# Document section:
It's fair to say the UK government's planned new post-Brexit immigration system - with its language requirements and minimum salary levels for EU migrants - has sparked worry among British groups in Europe.

'Doors will close for Brits in EU': Why the UK's post-Brexit immigration plan has sparked alarm
Photo: AFP

The UK government announced its planned new immigration system this week and it immediately sparked concern for the future of those Britons who want to move to the EU in future.

The new points-based system to replace the freedom of movement which allowed EU nationals to move to freely to the UK will be implemented once the Brexit transition period comes to an end. That date is currently set for December 31st 2020, but it may be pushed back.

While Britons currently living in the EU and those who move before the end of the transition period are covered by the Withdrawal Agreement, it is unclear what the rules will be for future generations, although they will become third-country nationals.

But how easy it will be for Brits to move to France, Italy or Spain in future could depend on what kind of system the UK puts in place after Brexit, which is why many are concerned. Brits living in Europe now could face tough choices in the future and those hoping to move to the EU could find doors are closed.

Some records
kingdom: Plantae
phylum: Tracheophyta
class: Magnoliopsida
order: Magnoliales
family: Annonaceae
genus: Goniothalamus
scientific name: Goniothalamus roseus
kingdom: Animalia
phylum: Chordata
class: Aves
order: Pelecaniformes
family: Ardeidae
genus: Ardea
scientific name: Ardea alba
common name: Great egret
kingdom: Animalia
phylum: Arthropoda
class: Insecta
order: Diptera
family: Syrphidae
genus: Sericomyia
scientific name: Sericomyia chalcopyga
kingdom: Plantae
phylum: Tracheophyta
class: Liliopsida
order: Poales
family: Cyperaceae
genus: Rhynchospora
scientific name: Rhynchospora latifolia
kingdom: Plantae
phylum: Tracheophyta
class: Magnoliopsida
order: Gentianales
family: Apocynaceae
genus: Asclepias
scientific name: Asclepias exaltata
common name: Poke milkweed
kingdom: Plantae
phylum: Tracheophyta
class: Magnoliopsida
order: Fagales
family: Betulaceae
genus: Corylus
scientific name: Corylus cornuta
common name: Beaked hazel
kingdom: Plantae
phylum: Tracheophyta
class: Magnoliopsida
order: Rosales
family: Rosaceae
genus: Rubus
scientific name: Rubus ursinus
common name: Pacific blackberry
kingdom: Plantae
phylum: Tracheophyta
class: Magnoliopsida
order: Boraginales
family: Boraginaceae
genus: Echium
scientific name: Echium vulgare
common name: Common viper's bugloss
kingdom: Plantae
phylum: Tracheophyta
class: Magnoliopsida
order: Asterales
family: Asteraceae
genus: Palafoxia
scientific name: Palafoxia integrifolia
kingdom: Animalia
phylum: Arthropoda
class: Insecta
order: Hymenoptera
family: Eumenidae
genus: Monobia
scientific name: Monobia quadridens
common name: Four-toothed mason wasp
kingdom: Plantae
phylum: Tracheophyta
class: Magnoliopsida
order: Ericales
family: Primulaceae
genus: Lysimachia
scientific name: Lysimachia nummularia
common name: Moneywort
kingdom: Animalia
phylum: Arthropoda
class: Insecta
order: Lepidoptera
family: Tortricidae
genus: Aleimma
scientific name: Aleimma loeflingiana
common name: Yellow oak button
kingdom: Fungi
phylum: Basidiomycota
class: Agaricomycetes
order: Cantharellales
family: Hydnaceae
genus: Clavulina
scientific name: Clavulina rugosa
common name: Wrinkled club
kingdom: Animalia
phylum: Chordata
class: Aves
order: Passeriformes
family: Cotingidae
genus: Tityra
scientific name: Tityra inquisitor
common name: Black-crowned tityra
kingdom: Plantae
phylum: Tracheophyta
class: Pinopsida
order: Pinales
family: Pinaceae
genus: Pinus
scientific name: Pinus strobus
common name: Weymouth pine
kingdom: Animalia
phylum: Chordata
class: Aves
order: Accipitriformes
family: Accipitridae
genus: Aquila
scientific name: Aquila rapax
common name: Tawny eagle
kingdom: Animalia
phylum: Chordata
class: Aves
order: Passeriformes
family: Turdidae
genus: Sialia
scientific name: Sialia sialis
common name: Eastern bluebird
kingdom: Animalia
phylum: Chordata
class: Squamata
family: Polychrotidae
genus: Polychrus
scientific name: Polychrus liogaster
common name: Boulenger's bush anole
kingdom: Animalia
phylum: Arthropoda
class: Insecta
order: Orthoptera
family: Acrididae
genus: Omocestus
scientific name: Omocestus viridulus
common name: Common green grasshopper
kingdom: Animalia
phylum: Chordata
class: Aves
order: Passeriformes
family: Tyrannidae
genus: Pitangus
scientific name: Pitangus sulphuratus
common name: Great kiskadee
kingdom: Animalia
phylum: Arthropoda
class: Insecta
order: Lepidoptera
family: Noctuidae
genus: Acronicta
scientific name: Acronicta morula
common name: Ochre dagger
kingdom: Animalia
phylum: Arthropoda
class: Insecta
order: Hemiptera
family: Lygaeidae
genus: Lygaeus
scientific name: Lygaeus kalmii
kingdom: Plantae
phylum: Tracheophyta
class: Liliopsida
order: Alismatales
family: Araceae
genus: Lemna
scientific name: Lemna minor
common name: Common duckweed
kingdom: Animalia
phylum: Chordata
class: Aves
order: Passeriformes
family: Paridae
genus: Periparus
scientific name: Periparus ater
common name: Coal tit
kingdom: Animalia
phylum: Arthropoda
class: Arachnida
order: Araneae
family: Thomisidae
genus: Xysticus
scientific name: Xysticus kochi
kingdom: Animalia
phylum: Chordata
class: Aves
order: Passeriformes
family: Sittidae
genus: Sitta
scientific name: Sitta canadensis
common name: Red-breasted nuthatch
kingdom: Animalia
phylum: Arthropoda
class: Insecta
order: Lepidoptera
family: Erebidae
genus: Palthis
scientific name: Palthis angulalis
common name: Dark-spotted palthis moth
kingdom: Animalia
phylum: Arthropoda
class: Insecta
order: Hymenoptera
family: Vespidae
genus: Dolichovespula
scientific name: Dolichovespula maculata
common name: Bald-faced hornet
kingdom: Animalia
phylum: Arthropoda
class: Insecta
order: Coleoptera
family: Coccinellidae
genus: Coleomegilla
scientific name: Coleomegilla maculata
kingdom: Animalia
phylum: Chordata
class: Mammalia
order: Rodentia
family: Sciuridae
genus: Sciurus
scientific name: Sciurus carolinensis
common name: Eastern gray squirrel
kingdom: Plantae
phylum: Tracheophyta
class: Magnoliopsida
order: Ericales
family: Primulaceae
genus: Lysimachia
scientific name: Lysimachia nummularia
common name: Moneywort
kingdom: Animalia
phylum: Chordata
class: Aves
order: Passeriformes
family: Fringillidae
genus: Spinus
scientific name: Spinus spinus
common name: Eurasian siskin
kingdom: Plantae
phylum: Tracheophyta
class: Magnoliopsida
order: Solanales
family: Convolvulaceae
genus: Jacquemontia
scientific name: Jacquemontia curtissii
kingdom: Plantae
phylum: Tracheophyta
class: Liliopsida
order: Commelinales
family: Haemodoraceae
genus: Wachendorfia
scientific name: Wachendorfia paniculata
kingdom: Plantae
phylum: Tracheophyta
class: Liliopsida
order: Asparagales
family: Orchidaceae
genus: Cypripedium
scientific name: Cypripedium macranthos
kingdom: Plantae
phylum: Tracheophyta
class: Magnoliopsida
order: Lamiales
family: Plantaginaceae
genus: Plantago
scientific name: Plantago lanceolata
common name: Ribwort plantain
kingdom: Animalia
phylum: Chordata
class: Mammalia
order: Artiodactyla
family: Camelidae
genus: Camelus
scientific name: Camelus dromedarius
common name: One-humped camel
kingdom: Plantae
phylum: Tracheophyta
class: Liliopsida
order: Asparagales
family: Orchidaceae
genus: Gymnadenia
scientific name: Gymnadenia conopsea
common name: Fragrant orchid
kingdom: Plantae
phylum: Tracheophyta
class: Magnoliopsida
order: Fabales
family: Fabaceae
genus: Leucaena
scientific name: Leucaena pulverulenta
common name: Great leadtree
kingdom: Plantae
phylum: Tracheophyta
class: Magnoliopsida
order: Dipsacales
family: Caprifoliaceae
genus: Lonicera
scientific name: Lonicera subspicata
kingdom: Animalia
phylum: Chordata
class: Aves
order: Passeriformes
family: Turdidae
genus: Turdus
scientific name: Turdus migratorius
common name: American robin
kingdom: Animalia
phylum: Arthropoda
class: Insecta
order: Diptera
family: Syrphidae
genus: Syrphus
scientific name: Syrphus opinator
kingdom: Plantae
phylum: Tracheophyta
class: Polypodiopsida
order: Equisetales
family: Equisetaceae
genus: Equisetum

# To be done:
1) In the article on the UK's post-Brexit immigration plan, on what date is the Brexit transition period currently set to end?
2) Reproduce everything in the article on the UK's post-Brexit immigration plan from "The UK government announced" down to "be pushed back.", swapping "points-based system" for "tiered system".

# Results for the exercise:
1) December 31st 2020

2)
The UK government announced its planned new immigration system this week and it immediately sparked concern for the future of those Britons who want to move to the EU in future.

The new tiered system to replace the freedom of movement which allowed EU nationals to move to freely to the UK will be implemented once the Brexit transition period comes to an end. That date is currently set for December 31st 2020, but it may be pushed back.